Itu dulu. Lalu, bagaimana nasib kantor yang berpusat di Bandung ini sekarang? Lama sekali saya tidak mengikuti perkembangannya. Selain dengan citra buruknya yang menjadi sarang korupsi, hembusan cerita "selalu merugi"-nya yang membuat saya enggan turut berkiprah di sana, padahal papa dulu sempat membujuk :)

Barangkali selalu merugi itu tidak terlepas dari perilaku korupsinya itu. Saya yakin hanya segelintir saja oknum pelakunya, tapi nila setitik rusak susu sebelanga. Papa yang sempat di bagian audit internal, meskipun nggak secara detail, pernah menceritakan seberapa parahnya di sana. Papa yang memang cenderung vokal dan berani (dan menurun ke saya :)) sudah pasti banyak dimusuhi oknum2 tadi. Apa daya, usaha papa membersihkan pos terjegal penyakit stroke yang diderita sejak tahun 1997 sampai sekarang. Itu yang mendorong papa mengajukan pensiun dini.

Tidak lama setelah papa pensiun, terjadi krisis, semakin terpuruklah Pos. Meskipun sudah berganti nama dan logo merpati supaya tampak lebih dinamis dan modern, tapi pos semakin tenggelam.
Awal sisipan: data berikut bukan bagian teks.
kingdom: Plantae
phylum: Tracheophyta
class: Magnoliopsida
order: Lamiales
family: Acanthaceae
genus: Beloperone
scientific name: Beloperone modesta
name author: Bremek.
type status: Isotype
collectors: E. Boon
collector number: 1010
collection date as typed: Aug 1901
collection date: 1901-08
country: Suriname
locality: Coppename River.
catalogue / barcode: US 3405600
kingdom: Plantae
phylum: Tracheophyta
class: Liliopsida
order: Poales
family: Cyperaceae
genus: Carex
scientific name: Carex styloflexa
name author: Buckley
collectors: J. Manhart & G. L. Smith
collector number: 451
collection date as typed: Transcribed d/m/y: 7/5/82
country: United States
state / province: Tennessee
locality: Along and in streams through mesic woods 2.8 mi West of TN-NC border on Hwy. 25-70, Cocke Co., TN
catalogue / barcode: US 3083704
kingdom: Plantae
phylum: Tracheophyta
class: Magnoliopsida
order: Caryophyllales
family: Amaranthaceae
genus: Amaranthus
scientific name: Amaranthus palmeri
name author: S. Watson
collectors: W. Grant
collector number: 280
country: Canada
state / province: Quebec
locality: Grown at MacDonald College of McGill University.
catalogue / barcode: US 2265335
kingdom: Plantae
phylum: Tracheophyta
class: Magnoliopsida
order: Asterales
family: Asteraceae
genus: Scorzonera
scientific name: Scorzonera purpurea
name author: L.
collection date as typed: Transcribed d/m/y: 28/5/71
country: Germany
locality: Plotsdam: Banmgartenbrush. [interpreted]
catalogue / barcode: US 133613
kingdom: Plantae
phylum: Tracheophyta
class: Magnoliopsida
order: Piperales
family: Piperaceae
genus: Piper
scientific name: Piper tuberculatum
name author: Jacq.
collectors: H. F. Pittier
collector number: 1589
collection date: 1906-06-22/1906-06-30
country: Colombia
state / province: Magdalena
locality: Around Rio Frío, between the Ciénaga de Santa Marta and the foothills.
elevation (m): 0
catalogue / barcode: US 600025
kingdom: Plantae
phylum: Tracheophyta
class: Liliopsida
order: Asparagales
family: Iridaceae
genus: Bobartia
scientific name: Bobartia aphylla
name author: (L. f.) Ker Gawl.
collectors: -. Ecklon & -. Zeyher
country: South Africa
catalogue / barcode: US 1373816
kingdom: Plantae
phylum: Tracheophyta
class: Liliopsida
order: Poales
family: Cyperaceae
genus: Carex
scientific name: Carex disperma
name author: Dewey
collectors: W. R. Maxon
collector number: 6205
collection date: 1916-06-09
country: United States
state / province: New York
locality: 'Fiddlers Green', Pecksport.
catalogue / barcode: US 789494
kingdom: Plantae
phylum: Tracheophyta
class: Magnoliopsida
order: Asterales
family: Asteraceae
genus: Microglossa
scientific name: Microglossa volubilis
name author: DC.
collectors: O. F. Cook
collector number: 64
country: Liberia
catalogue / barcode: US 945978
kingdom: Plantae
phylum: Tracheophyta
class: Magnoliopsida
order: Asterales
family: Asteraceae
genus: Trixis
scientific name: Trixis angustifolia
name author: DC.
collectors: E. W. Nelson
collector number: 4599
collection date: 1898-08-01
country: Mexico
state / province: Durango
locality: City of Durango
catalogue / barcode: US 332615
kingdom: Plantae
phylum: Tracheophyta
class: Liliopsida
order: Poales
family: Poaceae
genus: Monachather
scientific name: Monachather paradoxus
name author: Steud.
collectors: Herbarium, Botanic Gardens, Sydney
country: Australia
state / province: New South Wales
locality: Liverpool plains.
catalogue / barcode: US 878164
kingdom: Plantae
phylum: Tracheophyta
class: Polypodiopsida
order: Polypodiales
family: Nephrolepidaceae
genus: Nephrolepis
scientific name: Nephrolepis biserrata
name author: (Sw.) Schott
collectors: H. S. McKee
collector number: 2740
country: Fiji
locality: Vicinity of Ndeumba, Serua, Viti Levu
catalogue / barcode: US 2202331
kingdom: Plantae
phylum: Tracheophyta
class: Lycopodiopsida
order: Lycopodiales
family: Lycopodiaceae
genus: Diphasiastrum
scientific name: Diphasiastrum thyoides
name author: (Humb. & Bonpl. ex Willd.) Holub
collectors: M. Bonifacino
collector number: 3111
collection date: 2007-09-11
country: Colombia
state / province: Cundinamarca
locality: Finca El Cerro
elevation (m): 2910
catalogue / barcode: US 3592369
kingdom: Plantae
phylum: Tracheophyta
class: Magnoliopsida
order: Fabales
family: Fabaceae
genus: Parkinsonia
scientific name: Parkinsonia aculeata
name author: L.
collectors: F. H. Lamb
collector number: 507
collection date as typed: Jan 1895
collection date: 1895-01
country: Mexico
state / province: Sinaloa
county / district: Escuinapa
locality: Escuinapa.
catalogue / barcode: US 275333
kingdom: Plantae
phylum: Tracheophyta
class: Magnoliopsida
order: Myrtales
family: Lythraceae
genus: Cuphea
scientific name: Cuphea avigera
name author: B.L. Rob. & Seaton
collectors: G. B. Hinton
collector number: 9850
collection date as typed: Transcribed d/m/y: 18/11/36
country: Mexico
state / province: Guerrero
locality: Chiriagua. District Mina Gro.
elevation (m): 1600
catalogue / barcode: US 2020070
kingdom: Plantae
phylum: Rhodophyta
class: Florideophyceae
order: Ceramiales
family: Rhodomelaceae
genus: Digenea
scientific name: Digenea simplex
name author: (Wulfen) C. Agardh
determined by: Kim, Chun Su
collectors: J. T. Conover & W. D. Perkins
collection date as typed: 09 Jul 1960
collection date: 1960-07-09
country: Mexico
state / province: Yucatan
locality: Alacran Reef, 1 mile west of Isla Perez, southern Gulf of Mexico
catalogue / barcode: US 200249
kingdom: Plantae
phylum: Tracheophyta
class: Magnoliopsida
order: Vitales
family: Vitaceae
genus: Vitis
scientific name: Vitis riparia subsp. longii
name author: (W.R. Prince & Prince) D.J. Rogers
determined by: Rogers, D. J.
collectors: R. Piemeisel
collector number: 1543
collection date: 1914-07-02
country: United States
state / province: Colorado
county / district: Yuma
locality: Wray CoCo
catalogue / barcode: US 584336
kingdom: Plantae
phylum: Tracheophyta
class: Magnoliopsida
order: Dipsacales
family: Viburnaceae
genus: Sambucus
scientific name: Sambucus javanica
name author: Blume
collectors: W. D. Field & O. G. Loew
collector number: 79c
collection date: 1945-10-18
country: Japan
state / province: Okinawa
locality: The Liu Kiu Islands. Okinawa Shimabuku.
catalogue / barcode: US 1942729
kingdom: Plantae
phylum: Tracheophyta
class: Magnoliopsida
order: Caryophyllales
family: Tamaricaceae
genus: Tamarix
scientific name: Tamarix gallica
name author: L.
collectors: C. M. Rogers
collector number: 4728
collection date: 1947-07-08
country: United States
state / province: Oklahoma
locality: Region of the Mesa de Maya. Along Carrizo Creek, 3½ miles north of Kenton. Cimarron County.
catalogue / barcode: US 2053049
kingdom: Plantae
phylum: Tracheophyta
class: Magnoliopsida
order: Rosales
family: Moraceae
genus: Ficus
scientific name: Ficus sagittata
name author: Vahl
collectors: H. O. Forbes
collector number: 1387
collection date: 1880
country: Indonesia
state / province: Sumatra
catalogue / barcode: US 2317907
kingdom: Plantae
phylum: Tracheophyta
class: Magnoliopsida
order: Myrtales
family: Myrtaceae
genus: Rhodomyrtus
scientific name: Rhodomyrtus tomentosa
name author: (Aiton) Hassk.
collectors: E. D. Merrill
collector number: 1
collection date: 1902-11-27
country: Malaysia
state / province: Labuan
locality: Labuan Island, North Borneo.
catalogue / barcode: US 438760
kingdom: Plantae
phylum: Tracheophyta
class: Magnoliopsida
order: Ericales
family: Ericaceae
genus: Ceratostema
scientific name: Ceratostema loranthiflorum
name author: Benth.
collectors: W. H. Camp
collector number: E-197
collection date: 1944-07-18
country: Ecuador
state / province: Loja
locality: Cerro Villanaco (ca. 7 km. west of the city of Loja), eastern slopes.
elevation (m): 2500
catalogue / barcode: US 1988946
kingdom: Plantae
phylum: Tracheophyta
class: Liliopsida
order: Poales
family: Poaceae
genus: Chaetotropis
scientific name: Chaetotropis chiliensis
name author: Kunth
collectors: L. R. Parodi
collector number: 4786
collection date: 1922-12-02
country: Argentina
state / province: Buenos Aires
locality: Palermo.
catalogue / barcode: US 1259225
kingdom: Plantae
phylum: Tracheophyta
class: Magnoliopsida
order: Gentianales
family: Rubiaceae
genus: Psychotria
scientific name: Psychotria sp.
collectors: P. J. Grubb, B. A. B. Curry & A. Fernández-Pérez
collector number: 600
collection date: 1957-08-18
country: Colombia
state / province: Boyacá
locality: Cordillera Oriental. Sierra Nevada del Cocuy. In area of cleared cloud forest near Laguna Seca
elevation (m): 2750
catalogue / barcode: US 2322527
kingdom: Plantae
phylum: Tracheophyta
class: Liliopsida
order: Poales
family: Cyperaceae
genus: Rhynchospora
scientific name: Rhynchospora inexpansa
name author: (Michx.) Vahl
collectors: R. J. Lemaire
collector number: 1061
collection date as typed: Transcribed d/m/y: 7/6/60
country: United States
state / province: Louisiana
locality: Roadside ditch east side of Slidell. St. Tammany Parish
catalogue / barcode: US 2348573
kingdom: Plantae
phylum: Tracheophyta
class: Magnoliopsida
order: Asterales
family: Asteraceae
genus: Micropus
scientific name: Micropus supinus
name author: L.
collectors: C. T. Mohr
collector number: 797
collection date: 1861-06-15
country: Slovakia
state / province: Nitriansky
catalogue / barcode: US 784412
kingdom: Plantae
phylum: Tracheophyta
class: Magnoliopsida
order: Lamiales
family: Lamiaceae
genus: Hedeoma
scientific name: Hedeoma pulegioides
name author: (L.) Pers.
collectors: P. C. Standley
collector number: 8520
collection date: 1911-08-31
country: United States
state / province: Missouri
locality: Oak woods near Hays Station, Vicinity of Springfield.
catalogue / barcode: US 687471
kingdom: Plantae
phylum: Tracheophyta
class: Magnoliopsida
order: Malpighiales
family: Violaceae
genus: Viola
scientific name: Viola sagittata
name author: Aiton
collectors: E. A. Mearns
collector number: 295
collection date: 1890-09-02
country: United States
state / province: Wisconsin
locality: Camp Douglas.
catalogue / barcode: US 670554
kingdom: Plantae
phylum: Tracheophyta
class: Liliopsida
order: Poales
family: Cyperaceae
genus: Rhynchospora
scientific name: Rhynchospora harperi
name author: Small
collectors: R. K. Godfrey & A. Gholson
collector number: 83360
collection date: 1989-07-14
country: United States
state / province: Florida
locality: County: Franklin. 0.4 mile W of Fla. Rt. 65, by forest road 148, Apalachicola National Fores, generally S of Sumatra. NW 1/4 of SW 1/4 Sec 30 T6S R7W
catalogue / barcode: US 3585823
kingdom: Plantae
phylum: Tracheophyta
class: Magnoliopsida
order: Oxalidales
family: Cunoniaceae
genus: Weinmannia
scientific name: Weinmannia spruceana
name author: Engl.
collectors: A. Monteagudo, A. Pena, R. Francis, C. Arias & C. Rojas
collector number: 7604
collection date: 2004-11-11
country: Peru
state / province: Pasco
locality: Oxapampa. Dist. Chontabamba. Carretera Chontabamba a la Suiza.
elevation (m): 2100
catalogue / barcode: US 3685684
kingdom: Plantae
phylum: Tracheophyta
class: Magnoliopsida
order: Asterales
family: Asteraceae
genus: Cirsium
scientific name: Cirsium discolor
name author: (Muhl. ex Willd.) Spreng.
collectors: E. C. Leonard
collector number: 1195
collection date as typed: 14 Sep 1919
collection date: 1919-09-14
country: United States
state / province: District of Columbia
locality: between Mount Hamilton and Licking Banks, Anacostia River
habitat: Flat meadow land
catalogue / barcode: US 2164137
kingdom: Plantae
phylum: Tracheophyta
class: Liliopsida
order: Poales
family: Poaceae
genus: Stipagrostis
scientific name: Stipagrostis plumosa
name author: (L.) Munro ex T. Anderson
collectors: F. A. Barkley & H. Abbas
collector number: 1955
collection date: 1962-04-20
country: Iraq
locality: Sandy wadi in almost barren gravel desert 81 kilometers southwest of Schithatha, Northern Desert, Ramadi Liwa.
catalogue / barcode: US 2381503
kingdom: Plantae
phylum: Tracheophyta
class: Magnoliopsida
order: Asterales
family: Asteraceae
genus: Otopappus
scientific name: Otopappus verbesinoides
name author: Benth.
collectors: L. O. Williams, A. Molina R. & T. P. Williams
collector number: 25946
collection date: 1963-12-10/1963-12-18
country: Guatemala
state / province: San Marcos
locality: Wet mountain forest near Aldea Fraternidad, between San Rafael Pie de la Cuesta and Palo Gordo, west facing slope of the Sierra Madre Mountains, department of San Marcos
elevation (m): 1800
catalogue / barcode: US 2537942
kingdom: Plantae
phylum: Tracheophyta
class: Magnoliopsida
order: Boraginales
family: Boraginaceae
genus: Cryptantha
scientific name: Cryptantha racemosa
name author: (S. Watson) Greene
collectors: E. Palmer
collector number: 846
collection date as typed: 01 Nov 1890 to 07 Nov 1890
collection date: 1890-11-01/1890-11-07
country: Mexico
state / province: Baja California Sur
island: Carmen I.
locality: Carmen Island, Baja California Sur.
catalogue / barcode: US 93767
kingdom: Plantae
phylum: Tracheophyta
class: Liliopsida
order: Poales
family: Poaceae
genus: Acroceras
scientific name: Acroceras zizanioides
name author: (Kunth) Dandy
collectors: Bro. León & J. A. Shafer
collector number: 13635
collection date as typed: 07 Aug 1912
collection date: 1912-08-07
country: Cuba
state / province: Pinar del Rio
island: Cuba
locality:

Saya nggak tau detailnya, tapi kantor pusat 2 di Jalan Riau sekarang sudah berubah menjadi hotel. Kantor pusat 3 di Jalan Banda sebagian menjadi factory outlet yang namanya identik dengan pos, (mungkin anak perusahaannya ya hehe) sebagian lagi disewakan ke perusahaan telekomunikasi. Di perempatan Jalan Trunojoyo seingat saya pernah ada Pusat Teknologi atau semacamnya, tapi sekarang sudah berubah menjadi pusat perbelanjaan. Saya nggak tau apakah itu semacam efisiensi untuk mengurangi biaya maintenance kantor pos yang sedemikian banyaknya, atau karena merugi sehingga harus ditutup untuk membayar biaya operasional dan rutin (baca: gaji). Apapun itu, pos di mata saya semakin tidak gemilang. Apalagi sekarang internet mengambil alih peran surat menyurat konvensional. Semua lebih mudah dengan e-mail, mulai dari ucapan lebaran, kuis, sampai lamaran kerja. Ekspedisi lama, bahkan hilang. Apalagi sekarang bermunculan perusahaan ekspedisi kilat swasta.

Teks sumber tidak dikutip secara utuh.